◆ **Task brief**
Would you transcribe all of the data exactly, down to the last character?

»»

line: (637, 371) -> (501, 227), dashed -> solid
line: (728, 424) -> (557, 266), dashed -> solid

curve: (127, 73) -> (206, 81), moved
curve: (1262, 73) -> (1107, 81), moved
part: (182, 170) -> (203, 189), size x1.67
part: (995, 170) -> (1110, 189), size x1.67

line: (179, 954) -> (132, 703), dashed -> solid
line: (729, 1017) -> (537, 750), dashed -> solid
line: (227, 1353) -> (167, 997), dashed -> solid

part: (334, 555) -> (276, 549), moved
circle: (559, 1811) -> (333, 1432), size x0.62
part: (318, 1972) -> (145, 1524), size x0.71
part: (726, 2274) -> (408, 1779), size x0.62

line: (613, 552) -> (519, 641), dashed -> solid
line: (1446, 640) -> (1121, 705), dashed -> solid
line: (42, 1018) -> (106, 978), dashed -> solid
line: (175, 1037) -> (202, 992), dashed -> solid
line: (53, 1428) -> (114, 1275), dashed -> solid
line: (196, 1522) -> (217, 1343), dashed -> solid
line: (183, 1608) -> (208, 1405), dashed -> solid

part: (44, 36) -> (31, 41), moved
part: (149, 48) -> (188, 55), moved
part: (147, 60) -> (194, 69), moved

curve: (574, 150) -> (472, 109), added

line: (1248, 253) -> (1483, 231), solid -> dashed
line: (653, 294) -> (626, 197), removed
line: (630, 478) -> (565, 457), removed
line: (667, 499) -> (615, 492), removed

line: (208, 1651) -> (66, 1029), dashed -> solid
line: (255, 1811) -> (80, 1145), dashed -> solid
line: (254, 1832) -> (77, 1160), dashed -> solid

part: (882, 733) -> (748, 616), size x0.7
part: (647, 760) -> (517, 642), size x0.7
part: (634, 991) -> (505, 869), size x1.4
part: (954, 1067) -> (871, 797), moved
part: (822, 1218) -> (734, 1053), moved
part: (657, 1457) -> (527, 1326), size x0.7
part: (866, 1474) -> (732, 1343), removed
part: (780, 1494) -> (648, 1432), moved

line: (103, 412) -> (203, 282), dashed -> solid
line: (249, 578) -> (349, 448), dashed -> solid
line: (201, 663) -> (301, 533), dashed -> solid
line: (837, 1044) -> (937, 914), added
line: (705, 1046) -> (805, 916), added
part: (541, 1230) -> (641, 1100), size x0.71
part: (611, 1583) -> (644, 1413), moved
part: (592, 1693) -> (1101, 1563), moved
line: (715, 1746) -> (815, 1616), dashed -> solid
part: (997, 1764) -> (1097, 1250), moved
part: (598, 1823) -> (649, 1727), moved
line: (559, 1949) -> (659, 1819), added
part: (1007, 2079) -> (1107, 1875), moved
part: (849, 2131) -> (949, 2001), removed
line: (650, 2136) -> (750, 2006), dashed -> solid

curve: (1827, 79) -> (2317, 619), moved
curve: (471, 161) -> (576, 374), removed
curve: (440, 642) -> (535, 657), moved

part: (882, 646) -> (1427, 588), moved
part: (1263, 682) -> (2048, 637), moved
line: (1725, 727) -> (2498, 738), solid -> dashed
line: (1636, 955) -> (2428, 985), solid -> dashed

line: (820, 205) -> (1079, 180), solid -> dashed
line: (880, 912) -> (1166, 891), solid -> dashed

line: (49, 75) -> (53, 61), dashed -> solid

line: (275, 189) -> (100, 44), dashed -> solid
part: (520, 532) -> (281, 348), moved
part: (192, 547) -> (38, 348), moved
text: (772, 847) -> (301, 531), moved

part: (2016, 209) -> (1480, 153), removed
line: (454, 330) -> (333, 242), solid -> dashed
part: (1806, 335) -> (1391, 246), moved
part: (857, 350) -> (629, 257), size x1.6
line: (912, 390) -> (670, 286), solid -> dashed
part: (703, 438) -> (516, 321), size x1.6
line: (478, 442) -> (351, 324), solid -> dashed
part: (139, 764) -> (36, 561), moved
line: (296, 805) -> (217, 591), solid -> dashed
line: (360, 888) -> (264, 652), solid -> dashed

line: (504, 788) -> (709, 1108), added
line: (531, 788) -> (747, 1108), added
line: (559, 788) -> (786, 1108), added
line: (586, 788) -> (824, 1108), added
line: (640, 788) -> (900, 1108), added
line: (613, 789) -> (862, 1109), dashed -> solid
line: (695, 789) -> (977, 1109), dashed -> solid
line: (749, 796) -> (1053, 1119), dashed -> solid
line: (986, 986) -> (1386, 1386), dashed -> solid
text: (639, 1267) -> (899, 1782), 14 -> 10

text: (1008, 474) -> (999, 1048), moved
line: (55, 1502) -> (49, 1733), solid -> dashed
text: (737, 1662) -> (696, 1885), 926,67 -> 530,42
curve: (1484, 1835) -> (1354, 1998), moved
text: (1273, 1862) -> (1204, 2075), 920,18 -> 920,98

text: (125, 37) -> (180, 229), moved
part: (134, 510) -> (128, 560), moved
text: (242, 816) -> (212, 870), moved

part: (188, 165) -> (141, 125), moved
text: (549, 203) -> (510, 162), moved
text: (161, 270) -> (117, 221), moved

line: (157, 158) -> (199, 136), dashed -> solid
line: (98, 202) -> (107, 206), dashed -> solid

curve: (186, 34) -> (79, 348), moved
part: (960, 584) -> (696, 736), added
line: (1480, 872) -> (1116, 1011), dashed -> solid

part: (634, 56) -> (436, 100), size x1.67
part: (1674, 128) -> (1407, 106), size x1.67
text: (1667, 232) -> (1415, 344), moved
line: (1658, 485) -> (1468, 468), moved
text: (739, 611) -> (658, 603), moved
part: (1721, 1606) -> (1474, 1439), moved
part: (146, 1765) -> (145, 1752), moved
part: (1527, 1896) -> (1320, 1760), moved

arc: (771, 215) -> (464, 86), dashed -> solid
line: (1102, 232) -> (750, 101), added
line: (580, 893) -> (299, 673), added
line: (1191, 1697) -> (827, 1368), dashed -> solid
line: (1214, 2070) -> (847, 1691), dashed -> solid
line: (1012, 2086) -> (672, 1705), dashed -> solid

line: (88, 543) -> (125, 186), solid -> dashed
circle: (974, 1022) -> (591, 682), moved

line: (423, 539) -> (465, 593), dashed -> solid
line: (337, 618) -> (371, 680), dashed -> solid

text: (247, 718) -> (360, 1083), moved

««

◆ **Answer space**
line: (637, 371) -> (501, 227), dashed -> solid
line: (728, 424) -> (557, 266), dashed -> solid

curve: (127, 73) -> (206, 81), moved
curve: (1262, 73) -> (1107, 81), moved
part: (182, 170) -> (203, 189), size x1.67
part: (995, 170) -> (1110, 189), size x1.67

line: (179, 954) -> (132, 703), dashed -> solid
line: (729, 1017) -> (537, 750), dashed -> solid
line: (227, 1353) -> (167, 997), dashed -> solid

part: (334, 555) -> (276, 549), moved
circle: (559, 1811) -> (333, 1432), size x0.62
part: (318, 1972) -> (145, 1524), size x0.71
part: (726, 2274) -> (408, 1779), size x0.62

line: (613, 552) -> (519, 641), dashed -> solid
line: (1446, 640) -> (1121, 705), dashed -> solid
line: (42, 1018) -> (106, 978), dashed -> solid
line: (175, 1037) -> (202, 992), dashed -> solid
line: (53, 1428) -> (114, 1275), dashed -> solid
line: (196, 1522) -> (217, 1343), dashed -> solid
line: (183, 1608) -> (208, 1405), dashed -> solid

part: (44, 36) -> (31, 41), moved
part: (149, 48) -> (188, 55), moved
part: (147, 60) -> (194, 69), moved

curve: (574, 150) -> (472, 109), added

line: (1248, 253) -> (1483, 231), solid -> dashed
line: (653, 294) -> (626, 197), removed
line: (630, 478) -> (565, 457), removed
line: (667, 499) -> (615, 492), removed

line: (208, 1651) -> (66, 1029), dashed -> solid
line: (255, 1811) -> (80, 1145), dashed -> solid
line: (254, 1832) -> (77, 1160), dashed -> solid

part: (882, 733) -> (748, 616), size x0.7
part: (647, 760) -> (517, 642), size x0.7
part: (634, 991) -> (505, 869), size x1.4
part: (954, 1067) -> (871, 797), moved
part: (822, 1218) -> (734, 1053), moved
part: (657, 1457) -> (527, 1326), size x0.7
part: (866, 1474) -> (732, 1343), removed
part: (780, 1494) -> (648, 1432), moved

line: (103, 412) -> (203, 282), dashed -> solid
line: (249, 578) -> (349, 448), dashed -> solid
line: (201, 663) -> (301, 533), dashed -> solid
line: (837, 1044) -> (937, 914), added
line: (705, 1046) -> (805, 916), added
part: (541, 1230) -> (641, 1100), size x0.71
part: (611, 1583) -> (644, 1413), moved
part: (592, 1693) -> (1101, 1563), moved
line: (715, 1746) -> (815, 1616), dashed -> solid
part: (997, 1764) -> (1097, 1250), moved
part: (598, 1823) -> (649, 1727), moved
line: (559, 1949) -> (659, 1819), added
part: (1007, 2079) -> (1107, 1875), moved
part: (849, 2131) -> (949, 2001), removed
line: (650, 2136) -> (750, 2006), dashed -> solid

curve: (1827, 79) -> (2317, 619), moved
curve: (471, 161) -> (576, 374), removed
curve: (440, 642) -> (535, 657), moved

part: (882, 646) -> (1427, 588), moved
part: (1263, 682) -> (2048, 637), moved
line: (1725, 727) -> (2498, 738), solid -> dashed
line: (1636, 955) -> (2428, 985), solid -> dashed

line: (820, 205) -> (1079, 180), solid -> dashed
line: (880, 912) -> (1166, 891), solid -> dashed

line: (49, 75) -> (53, 61), dashed -> solid

line: (275, 189) -> (100, 44), dashed -> solid
part: (520, 532) -> (281, 348), moved
part: (192, 547) -> (38, 348), moved
text: (772, 847) -> (301, 531), moved

part: (2016, 209) -> (1480, 153), removed
line: (454, 330) -> (333, 242), solid -> dashed
part: (1806, 335) -> (1391, 246), moved
part: (857, 350) -> (629, 257), size x1.6
line: (912, 390) -> (670, 286), solid -> dashed
part: (703, 438) -> (516, 321), size x1.6
line: (478, 442) -> (351, 324), solid -> dashed
part: (139, 764) -> (36, 561), moved
line: (296, 805) -> (217, 591), solid -> dashed
line: (360, 888) -> (264, 652), solid -> dashed

line: (504, 788) -> (709, 1108), added
line: (531, 788) -> (747, 1108), added
line: (559, 788) -> (786, 1108), added
line: (586, 788) -> (824, 1108), added
line: (640, 788) -> (900, 1108), added
line: (613, 789) -> (862, 1109), dashed -> solid
line: (695, 789) -> (977, 1109), dashed -> solid
line: (749, 796) -> (1053, 1119), dashed -> solid
line: (986, 986) -> (1386, 1386), dashed -> solid
text: (639, 1267) -> (899, 1782), 14 -> 10

text: (1008, 474) -> (999, 1048), moved
line: (55, 1502) -> (49, 1733), solid -> dashed
text: (737, 1662) -> (696, 1885), 926,67 -> 530,42
curve: (1484, 1835) -> (1354, 1998), moved
text: (1273, 1862) -> (1204, 2075), 920,18 -> 920,98

text: (125, 37) -> (180, 229), moved
part: (134, 510) -> (128, 560), moved
text: (242, 816) -> (212, 870), moved

part: (188, 165) -> (141, 125), moved
text: (549, 203) -> (510, 162), moved
text: (161, 270) -> (117, 221), moved

line: (157, 158) -> (199, 136), dashed -> solid
line: (98, 202) -> (107, 206), dashed -> solid

curve: (186, 34) -> (79, 348), moved
part: (960, 584) -> (696, 736), added
line: (1480, 872) -> (1116, 1011), dashed -> solid

part: (634, 56) -> (436, 100), size x1.67
part: (1674, 128) -> (1407, 106), size x1.67
text: (1667, 232) -> (1415, 344), moved
line: (1658, 485) -> (1468, 468), moved
text: (739, 611) -> (658, 603), moved
part: (1721, 1606) -> (1474, 1439), moved
part: (146, 1765) -> (145, 1752), moved
part: (1527, 1896) -> (1320, 1760), moved

arc: (771, 215) -> (464, 86), dashed -> solid
line: (1102, 232) -> (750, 101), added
line: (580, 893) -> (299, 673), added
line: (1191, 1697) -> (827, 1368), dashed -> solid
line: (1214, 2070) -> (847, 1691), dashed -> solid
line: (1012, 2086) -> (672, 1705), dashed -> solid

line: (88, 543) -> (125, 186), solid -> dashed
circle: (974, 1022) -> (591, 682), moved

line: (423, 539) -> (465, 593), dashed -> solid
line: (337, 618) -> (371, 680), dashed -> solid

text: (247, 718) -> (360, 1083), moved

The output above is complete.